_WHAT IS EXPECTED_
Leaving the pictures aside, write out the whole listing below exactly.

_AVAILABLE RECORDS_
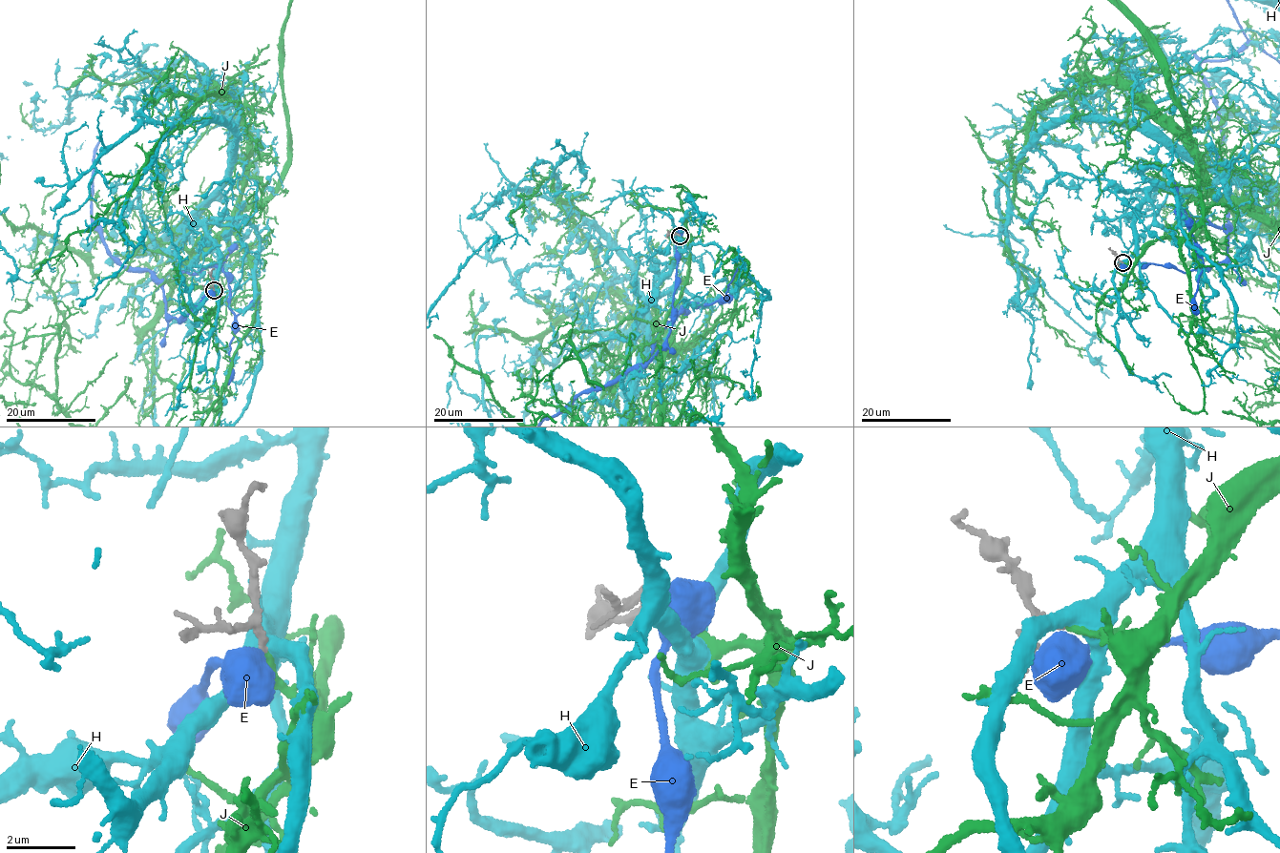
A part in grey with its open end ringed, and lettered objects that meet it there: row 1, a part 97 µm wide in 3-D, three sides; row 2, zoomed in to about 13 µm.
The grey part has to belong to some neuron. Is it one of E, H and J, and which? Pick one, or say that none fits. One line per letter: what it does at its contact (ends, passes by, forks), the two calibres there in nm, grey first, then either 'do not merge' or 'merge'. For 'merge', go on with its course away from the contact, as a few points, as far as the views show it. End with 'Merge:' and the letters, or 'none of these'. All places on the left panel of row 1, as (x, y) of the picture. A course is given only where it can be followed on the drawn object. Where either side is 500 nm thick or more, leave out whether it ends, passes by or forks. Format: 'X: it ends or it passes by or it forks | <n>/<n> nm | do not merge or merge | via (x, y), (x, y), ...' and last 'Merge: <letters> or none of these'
E: 150/650 nm | do not merge
H: 160/500 nm | do not merge
J: it ends | 150/170 nm | merge
Merge: J

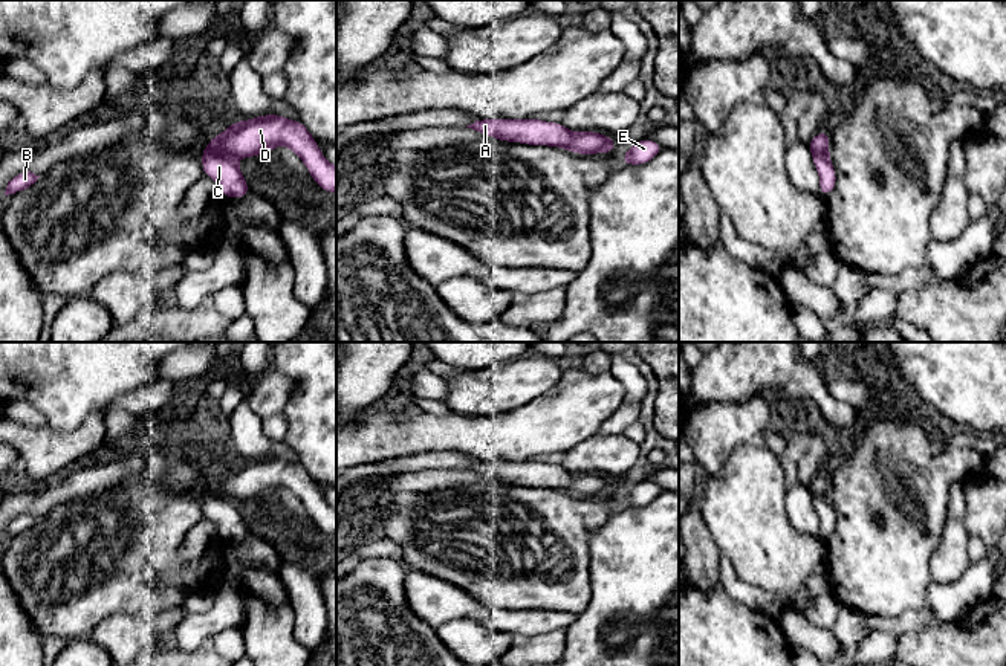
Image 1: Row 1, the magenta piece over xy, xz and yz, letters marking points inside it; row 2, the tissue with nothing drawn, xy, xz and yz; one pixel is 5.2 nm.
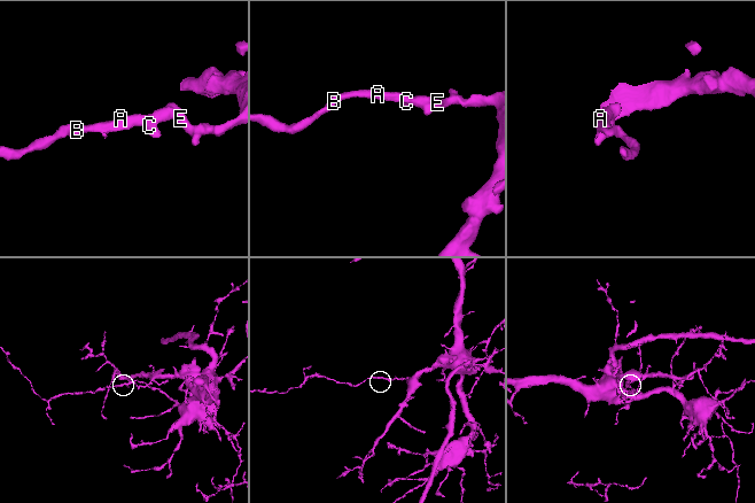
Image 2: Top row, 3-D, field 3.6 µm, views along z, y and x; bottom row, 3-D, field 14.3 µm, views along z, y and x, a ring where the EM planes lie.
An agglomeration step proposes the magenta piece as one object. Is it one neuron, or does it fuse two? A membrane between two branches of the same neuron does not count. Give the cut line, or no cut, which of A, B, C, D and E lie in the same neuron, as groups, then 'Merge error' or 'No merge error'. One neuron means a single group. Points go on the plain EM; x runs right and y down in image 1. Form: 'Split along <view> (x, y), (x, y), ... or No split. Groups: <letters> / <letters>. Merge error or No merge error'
No split. Groups: A B C D E. No merge error

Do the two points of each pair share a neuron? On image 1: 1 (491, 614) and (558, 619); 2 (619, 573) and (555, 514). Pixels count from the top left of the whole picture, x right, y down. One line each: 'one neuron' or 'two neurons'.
1: one neuron
2: two neurons

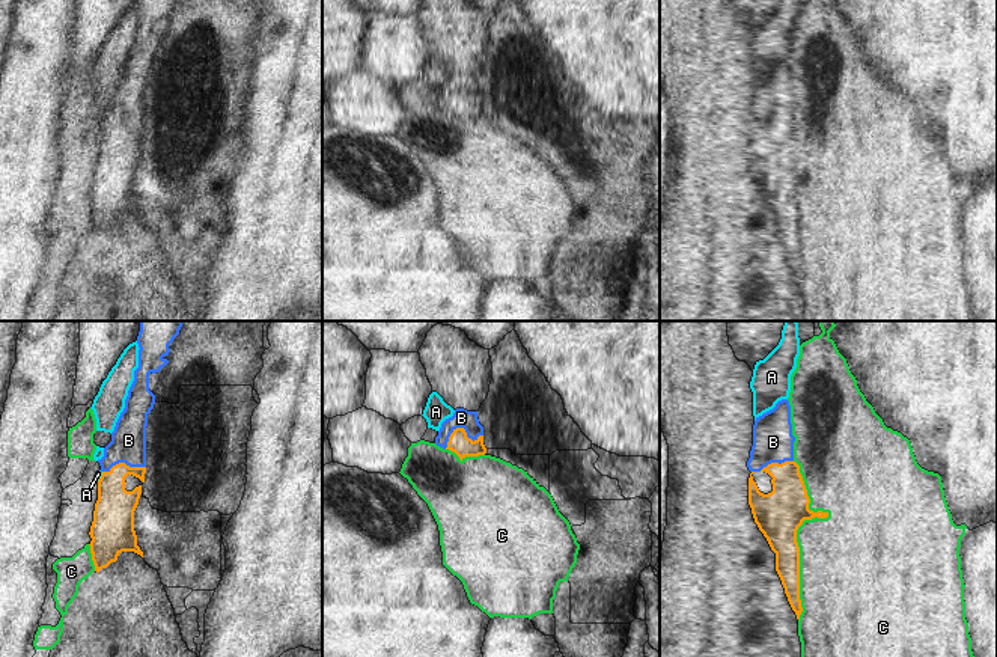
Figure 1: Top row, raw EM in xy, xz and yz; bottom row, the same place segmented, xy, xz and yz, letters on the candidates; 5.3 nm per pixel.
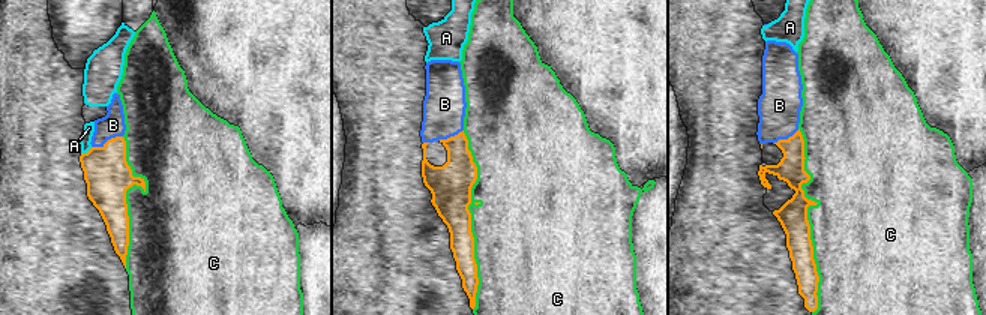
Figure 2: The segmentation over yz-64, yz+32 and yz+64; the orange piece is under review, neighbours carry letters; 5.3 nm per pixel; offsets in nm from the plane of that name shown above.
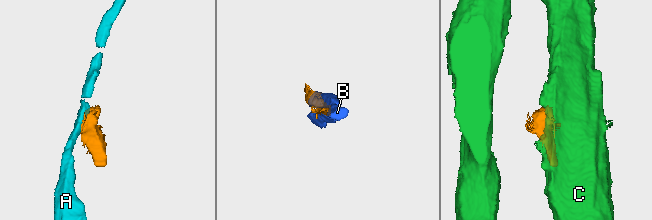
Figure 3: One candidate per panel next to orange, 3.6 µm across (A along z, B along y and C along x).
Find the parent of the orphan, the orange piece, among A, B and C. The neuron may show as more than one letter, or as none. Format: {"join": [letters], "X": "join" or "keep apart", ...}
{"join": ["B"], "A": "keep apart", "B": "join", "C": "keep apart"}

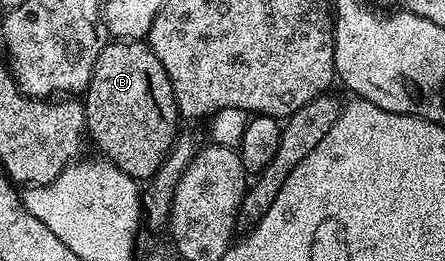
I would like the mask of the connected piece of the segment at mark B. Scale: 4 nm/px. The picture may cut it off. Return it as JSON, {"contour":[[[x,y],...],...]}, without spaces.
{"contour":[[[117,39],[105,43],[82,103],[84,127],[91,143],[100,147],[99,155],[137,182],[151,180],[176,141],[178,113],[170,78],[147,43]]]}

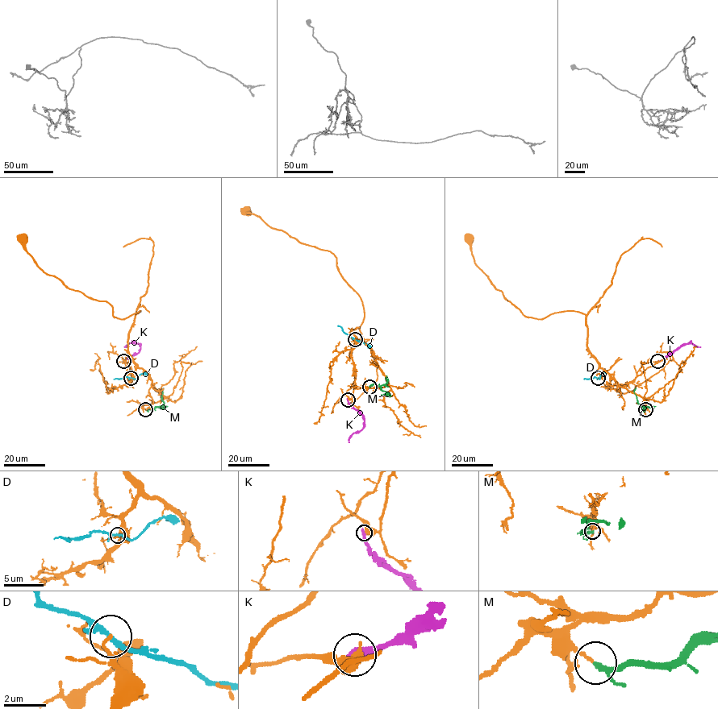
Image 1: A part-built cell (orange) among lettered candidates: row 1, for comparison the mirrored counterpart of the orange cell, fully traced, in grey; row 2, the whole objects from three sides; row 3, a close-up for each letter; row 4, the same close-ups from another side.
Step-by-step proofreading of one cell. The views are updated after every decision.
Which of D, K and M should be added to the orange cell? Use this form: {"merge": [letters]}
{"merge": []}

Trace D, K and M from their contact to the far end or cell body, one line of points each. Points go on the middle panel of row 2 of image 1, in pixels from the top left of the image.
D: (355, 339), (337, 325)
K: (348, 400), (363, 416), (364, 424), (360, 430), (352, 433), (349, 442)
M: (369, 387), (372, 384), (384, 384), (387, 377)

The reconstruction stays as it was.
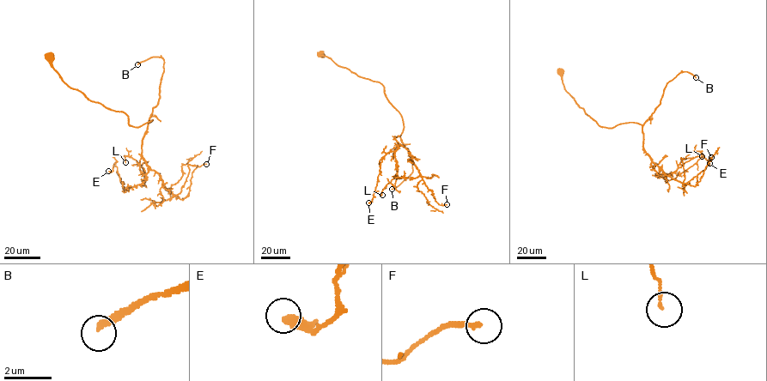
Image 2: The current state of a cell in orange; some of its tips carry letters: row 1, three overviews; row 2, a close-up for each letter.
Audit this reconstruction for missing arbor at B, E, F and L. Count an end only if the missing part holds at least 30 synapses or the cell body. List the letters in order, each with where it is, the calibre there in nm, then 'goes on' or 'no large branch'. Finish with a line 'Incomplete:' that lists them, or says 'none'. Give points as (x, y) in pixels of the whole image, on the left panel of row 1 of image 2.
B: (137, 64) | 190 nm | goes on
E: (108, 171) | 480 nm | no large branch
F: (206, 164) | 160 nm | no large branch
L: (125, 162) | 110 nm | no large branch
Incomplete: B

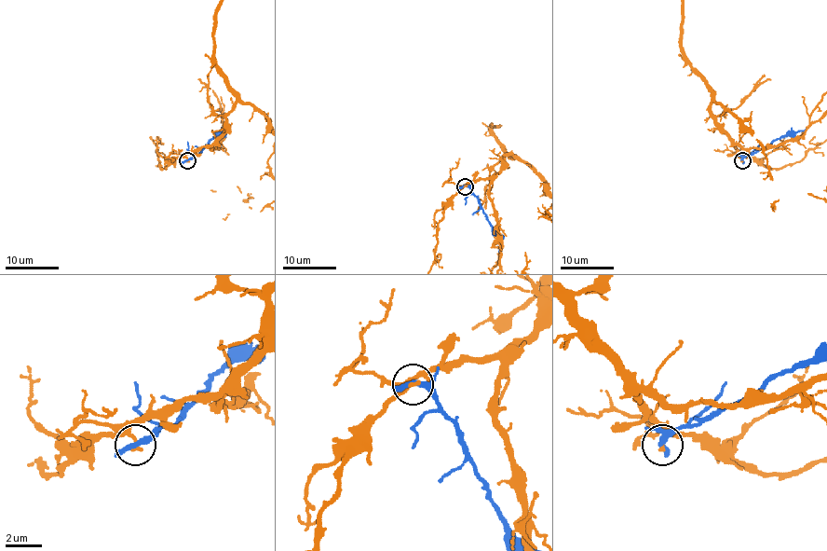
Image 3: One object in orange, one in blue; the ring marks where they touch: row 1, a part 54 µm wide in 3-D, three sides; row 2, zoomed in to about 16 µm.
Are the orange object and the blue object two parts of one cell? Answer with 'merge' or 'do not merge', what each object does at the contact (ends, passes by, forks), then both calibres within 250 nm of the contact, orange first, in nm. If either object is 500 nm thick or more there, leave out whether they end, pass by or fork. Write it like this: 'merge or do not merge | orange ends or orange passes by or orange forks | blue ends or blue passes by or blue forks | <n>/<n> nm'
do not merge | orange ends | blue passes by | 240/300 nm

_FINAL ANSWER_
A part in grey with its open end ringed, and lettered objects that meet it there: row 1, a part 97 µm wide in 3-D, three sides; row 2, zoomed in to about 13 µm.
The grey part has to belong to some neuron. Is it one of E, H and J, and which? Pick one, or say that none fits. One line per letter: what it does at its contact (ends, passes by, forks), the two calibres there in nm, grey first, then either 'do not merge' or 'merge'. For 'merge', go on with its course away from the contact, as a few points, as far as the views show it. End with 'Merge:' and the letters, or 'none of these'. All places on the left panel of row 1, as (x, y) of the picture. A course is given only where it can be followed on the drawn object. Where either side is 500 nm thick or more, leave out whether it ends, passes by or forks. Format: 'X: it ends or it passes by or it forks | <n>/<n> nm | do not merge or merge | via (x, y), (x, y), ...' and last 'Merge: <letters> or none of these'
E: 150/650 nm | do not merge
H: 160/500 nm | do not merge
J: it ends | 150/170 nm | merge
Merge: J

Image 1: Row 1, the magenta piece over xy, xz and yz, letters marking points inside it; row 2, the tissue with nothing drawn, xy, xz and yz; one pixel is 5.2 nm.
Image 2: Top row, 3-D, field 3.6 µm, views along z, y and x; bottom row, 3-D, field 14.3 µm, views along z, y and x, a ring where the EM planes lie.
An agglomeration step proposes the magenta piece as one object. Is it one neuron, or does it fuse two? A membrane between two branches of the same neuron does not count. Give the cut line, or no cut, which of A, B, C, D and E lie in the same neuron, as groups, then 'Merge error' or 'No merge error'. One neuron means a single group. Points go on the plain EM; x runs right and y down in image 1. Form: 'Split along <view> (x, y), (x, y), ... or No split. Groups: <letters> / <letters>. Merge error or No merge error'
No split. Groups: A B C D E. No merge error

Do the two points of each pair share a neuron? On image 1: 1 (491, 614) and (558, 619); 2 (619, 573) and (555, 514). Pixels count from the top left of the whole picture, x right, y down. One line each: 'one neuron' or 'two neurons'.
1: one neuron
2: two neurons

Figure 1: Top row, raw EM in xy, xz and yz; bottom row, the same place segmented, xy, xz and yz, letters on the candidates; 5.3 nm per pixel.
Figure 2: The segmentation over yz-64, yz+32 and yz+64; the orange piece is under review, neighbours carry letters; 5.3 nm per pixel; offsets in nm from the plane of that name shown above.
Figure 3: One candidate per panel next to orange, 3.6 µm across (A along z, B along y and C along x).
Find the parent of the orphan, the orange piece, among A, B and C. The neuron may show as more than one letter, or as none. Format: {"join": [letters], "X": "join" or "keep apart", ...}
{"join": ["B"], "A": "keep apart", "B": "join", "C": "keep apart"}

I would like the mask of the connected piece of the segment at mark B. Scale: 4 nm/px. The picture may cut it off. Return it as JSON, {"contour":[[[x,y],...],...]}, without spaces.
{"contour":[[[117,39],[105,43],[82,103],[84,127],[91,143],[100,147],[99,155],[137,182],[151,180],[176,141],[178,113],[170,78],[147,43]]]}

Image 1: A part-built cell (orange) among lettered candidates: row 1, for comparison the mirrored counterpart of the orange cell, fully traced, in grey; row 2, the whole objects from three sides; row 3, a close-up for each letter; row 4, the same close-ups from another side.
Step-by-step proofreading of one cell. The views are updated after every decision.
Which of D, K and M should be added to the orange cell? Use this form: {"merge": [letters]}
{"merge": []}

Trace D, K and M from their contact to the far end or cell body, one line of points each. Points go on the middle panel of row 2 of image 1, in pixels from the top left of the image.
D: (355, 339), (337, 325)
K: (348, 400), (363, 416), (364, 424), (360, 430), (352, 433), (349, 442)
M: (369, 387), (372, 384), (384, 384), (387, 377)

The reconstruction stays as it was.
Image 2: The current state of a cell in orange; some of its tips carry letters: row 1, three overviews; row 2, a close-up for each letter.
Audit this reconstruction for missing arbor at B, E, F and L. Count an end only if the missing part holds at least 30 synapses or the cell body. List the letters in order, each with where it is, the calibre there in nm, then 'goes on' or 'no large branch'. Finish with a line 'Incomplete:' that lists them, or says 'none'. Give points as (x, y) in pixels of the whole image, on the left panel of row 1 of image 2.
B: (137, 64) | 190 nm | goes on
E: (108, 171) | 480 nm | no large branch
F: (206, 164) | 160 nm | no large branch
L: (125, 162) | 110 nm | no large branch
Incomplete: B

Image 3: One object in orange, one in blue; the ring marks where they touch: row 1, a part 54 µm wide in 3-D, three sides; row 2, zoomed in to about 16 µm.
Are the orange object and the blue object two parts of one cell? Answer with 'merge' or 'do not merge', what each object does at the contact (ends, passes by, forks), then both calibres within 250 nm of the contact, orange first, in nm. If either object is 500 nm thick or more there, leave out whether they end, pass by or fork. Write it like this: 'merge or do not merge | orange ends or orange passes by or orange forks | blue ends or blue passes by or blue forks | <n>/<n> nm'
do not merge | orange ends | blue passes by | 240/300 nm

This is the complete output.